# FreeBSD on Xbox 360



## MauroEldritch (Sep 24, 2013)

Hi. 

I bought an Xbox 360 a month ago. It's a modded one with FreeStyle Mod, RGH (Reset Glitch Hack) and LTE 3.0. (Don't know if related, but I'd better list this)

I would like to get FreeBSD running on it, I've dug a lot on forums and even tried to boot with our FreeBSD/Xbox release (The one from Springer/Schouten), but my Xbox boots normally and recognizes the disc as "Linux". Trying to access it fails back to the menu screen (dashboard) telling me that in order to run original discs, I must connect to Xbox Live.

It's obviously I missed some steps, or I'm doing something wrong. 

I have no problem on resetting back to factory settings if needed.

My second question is, if I could still use the Xbox for playing, and FreeBSD both simultaneously. 

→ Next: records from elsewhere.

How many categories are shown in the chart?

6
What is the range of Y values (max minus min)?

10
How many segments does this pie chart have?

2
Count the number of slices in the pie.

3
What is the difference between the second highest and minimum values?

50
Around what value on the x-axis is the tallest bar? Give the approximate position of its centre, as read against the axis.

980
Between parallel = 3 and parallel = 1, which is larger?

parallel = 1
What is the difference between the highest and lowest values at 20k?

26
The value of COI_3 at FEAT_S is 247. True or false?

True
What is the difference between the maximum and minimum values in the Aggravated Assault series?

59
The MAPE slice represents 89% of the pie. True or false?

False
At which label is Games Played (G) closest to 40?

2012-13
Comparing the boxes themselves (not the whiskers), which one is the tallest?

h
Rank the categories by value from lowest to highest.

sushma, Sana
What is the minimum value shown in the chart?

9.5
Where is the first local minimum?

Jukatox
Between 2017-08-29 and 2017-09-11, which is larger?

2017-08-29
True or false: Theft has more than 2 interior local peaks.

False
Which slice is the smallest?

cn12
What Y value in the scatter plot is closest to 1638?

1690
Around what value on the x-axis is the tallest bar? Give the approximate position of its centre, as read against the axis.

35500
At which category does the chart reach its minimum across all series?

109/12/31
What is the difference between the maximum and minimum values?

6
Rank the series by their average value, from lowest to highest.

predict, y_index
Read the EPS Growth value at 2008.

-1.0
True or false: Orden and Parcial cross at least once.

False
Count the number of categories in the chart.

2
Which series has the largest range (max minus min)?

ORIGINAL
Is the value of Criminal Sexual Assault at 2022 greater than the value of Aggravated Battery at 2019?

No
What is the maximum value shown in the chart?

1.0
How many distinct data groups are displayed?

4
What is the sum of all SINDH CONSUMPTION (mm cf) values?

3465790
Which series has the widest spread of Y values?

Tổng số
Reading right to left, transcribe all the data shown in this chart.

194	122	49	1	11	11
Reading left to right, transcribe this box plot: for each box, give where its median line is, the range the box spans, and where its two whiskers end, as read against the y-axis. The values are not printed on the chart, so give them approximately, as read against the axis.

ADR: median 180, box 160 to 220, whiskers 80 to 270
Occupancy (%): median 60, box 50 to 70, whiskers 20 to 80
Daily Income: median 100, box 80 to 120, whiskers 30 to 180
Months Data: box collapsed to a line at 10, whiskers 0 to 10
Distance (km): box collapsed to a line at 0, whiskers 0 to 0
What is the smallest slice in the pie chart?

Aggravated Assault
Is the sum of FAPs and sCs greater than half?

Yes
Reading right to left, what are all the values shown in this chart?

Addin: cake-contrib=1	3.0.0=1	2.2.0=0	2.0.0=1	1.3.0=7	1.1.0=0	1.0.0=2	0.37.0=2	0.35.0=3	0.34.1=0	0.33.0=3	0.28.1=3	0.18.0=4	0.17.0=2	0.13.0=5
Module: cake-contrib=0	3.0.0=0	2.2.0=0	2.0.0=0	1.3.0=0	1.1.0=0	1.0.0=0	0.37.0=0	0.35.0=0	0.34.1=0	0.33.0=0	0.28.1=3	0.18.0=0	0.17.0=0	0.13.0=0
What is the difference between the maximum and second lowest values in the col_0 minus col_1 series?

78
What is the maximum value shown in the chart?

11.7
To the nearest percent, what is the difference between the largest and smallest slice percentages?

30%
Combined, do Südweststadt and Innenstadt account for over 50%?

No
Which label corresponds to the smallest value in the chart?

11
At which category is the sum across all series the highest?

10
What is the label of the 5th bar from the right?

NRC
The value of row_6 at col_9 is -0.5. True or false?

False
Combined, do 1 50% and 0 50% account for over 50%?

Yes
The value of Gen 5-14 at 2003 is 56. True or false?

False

As always, thanks in advance and any feedback would be greatly appreciated.


----------



## sossego (Sep 25, 2013)

Simultaneously would not be possible. Those are two different systems. You're missing something.


----------



## MauroEldritch (Sep 25, 2013)

As always, thanks @sossego. You always show up with a nice and fast answer!

Then, I keep my former question: Is there any documentation or material to get some light upon installing FreeBSD on Xbox? Aside from the normal googling results one should easily get. Or at least, some advice you or someone else could give me


----------



## sossego (Sep 25, 2013)

http://www.free60.org/Main_Page


----------



## MauroEldritch (Sep 25, 2013)

Thanks! I'll take a look at it, seems promising!

It'll take me some good time, so safely mark as solved if you wish.


----------



## cabriofahrer (Oct 16, 2022)

I have just bumped into this and it is all outdated. So my question is, can a current FreeBSD Release (13.1 or 12.3) be installed on an Xbox 360? And if yes, it should be for PowerPC, right?


----------